No, it's a service hosted by the cloudservices bare-metal nodes. These were previously using public IP addressing in the WMF production realm for all services, and thus reachable from everywhere.

Now the cloudservices nodes are connected to 10.x addressing (same as any other wmf private host basically), as well as having a leg in a new cloud-only network using 172.20.x.x. Their 10.x IPs can be polled by prometheus no problem. They also announce some public IPs in BGP, for services that need to be available from the internet, which are currently reachable from private WMF space (unless we put ACLs in to block it). They use other, 172.20.x private IPs to host services that are internal to cloud and don't need to be exposed to the outside.
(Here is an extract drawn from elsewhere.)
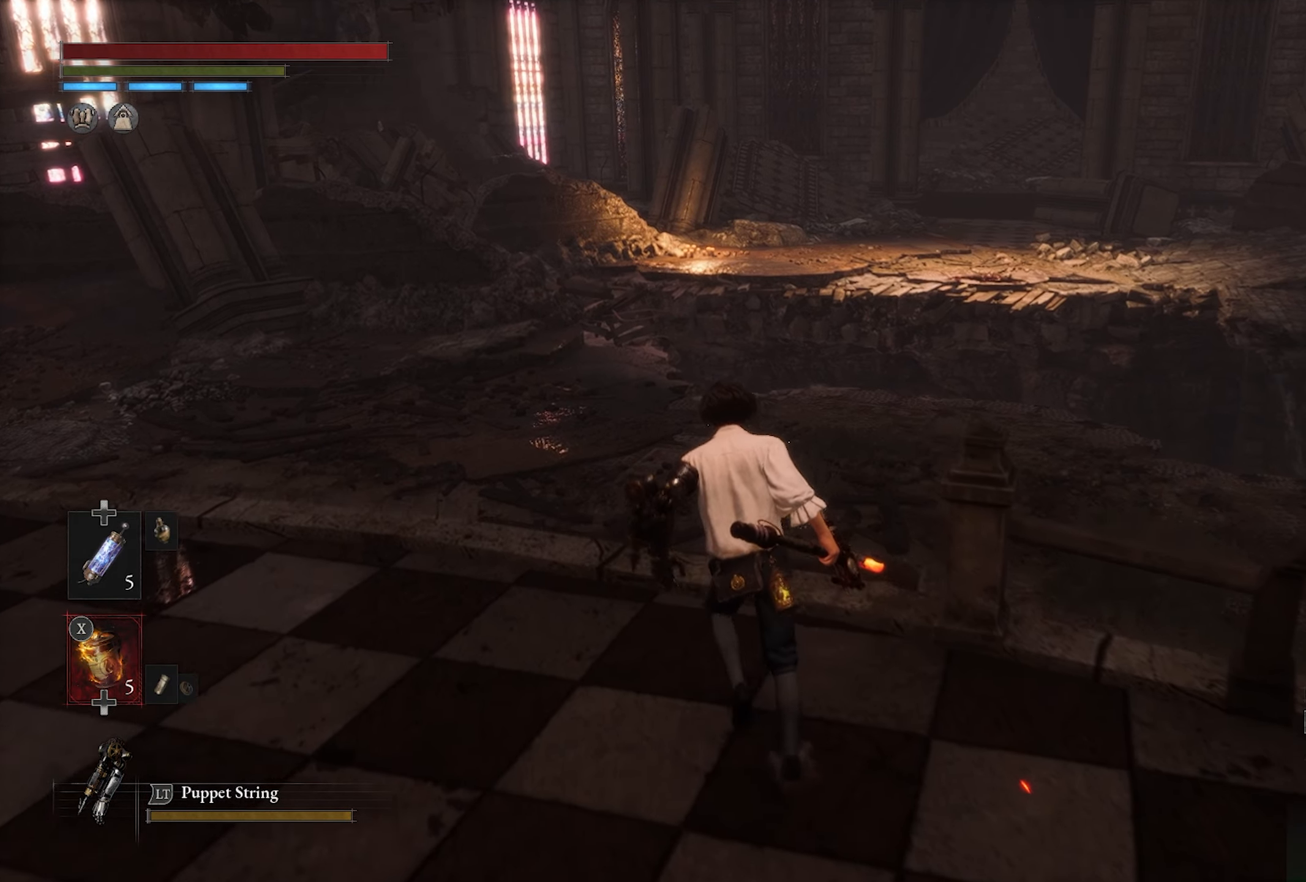
{"buttons": [], "left_stick": "up", "right_stick": "center", "button_events": []}
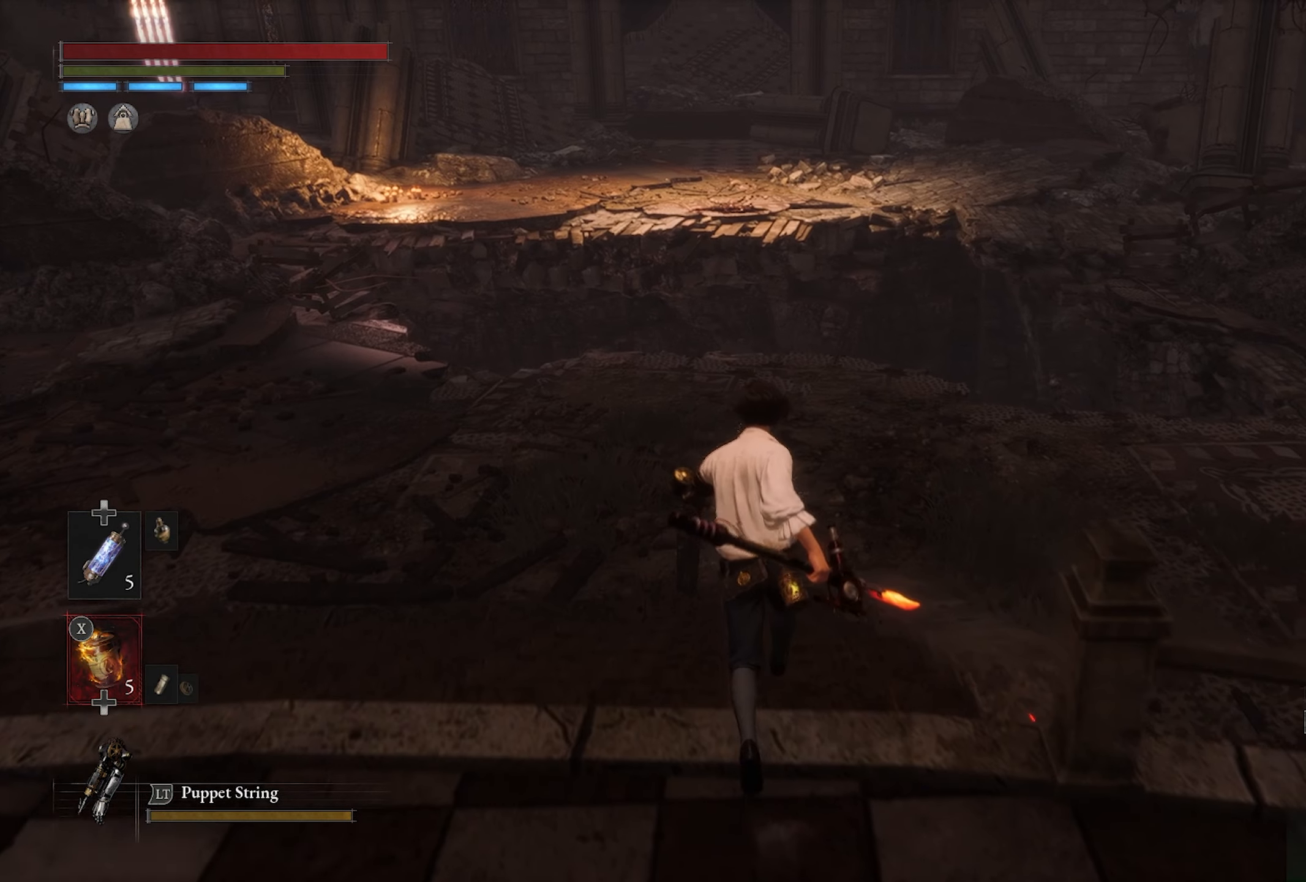
{"buttons": [], "left_stick": "up", "right_stick": "center", "button_events": []}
Thank you for explanation, I said it poorly with "cloud vps addressing" though yes I had 172.20 in mind. Therefore my comment re: keeping cloud vps monitoring within cloud vps applies. Then we can check from prometheus prod that the whole cloud vps stack works with just a few high level checks, to cover the meta monitoring case.

Maybe an idea is to to monitor it from inside WMCS using a lightweight process and only expose the monitoring status through the internet or through a cloud-hosts (like old Icinga's NRPE or a Prometheus exporter). Probably to see on a case by case basis.

Yeah, a cloud host (or two), with a 10.x prod-realm IP and one in 172.20.x cloud-private (standard cloud host setup now) seems to make sense to me. That host can monitor all private service endpoints, and export them via the 10.x interface to anything in WMF-prod, or make them available via some kind of proxy that way.

Indeed @ayounsi idea sounds similar to what I suggested above, and to clarify what I'm suggesting wouldn't require cloud-private to be involved but only VMs

I can confirm that the plan is to ditch cloudmetrics completely and consolidate cloud monitoring to prometheus hosts.

What kind of time frame do you have in mind for this? Can we push things directly to the end state or do we need to migrate cloudmetrics hosts to the new network layout first and move things from cloudmetrics to prometheus later?

It is getting at the top of my TODO list, I'm aiming at start working on it in the next 2-4 weeks. I'd go with pushing things to their end state.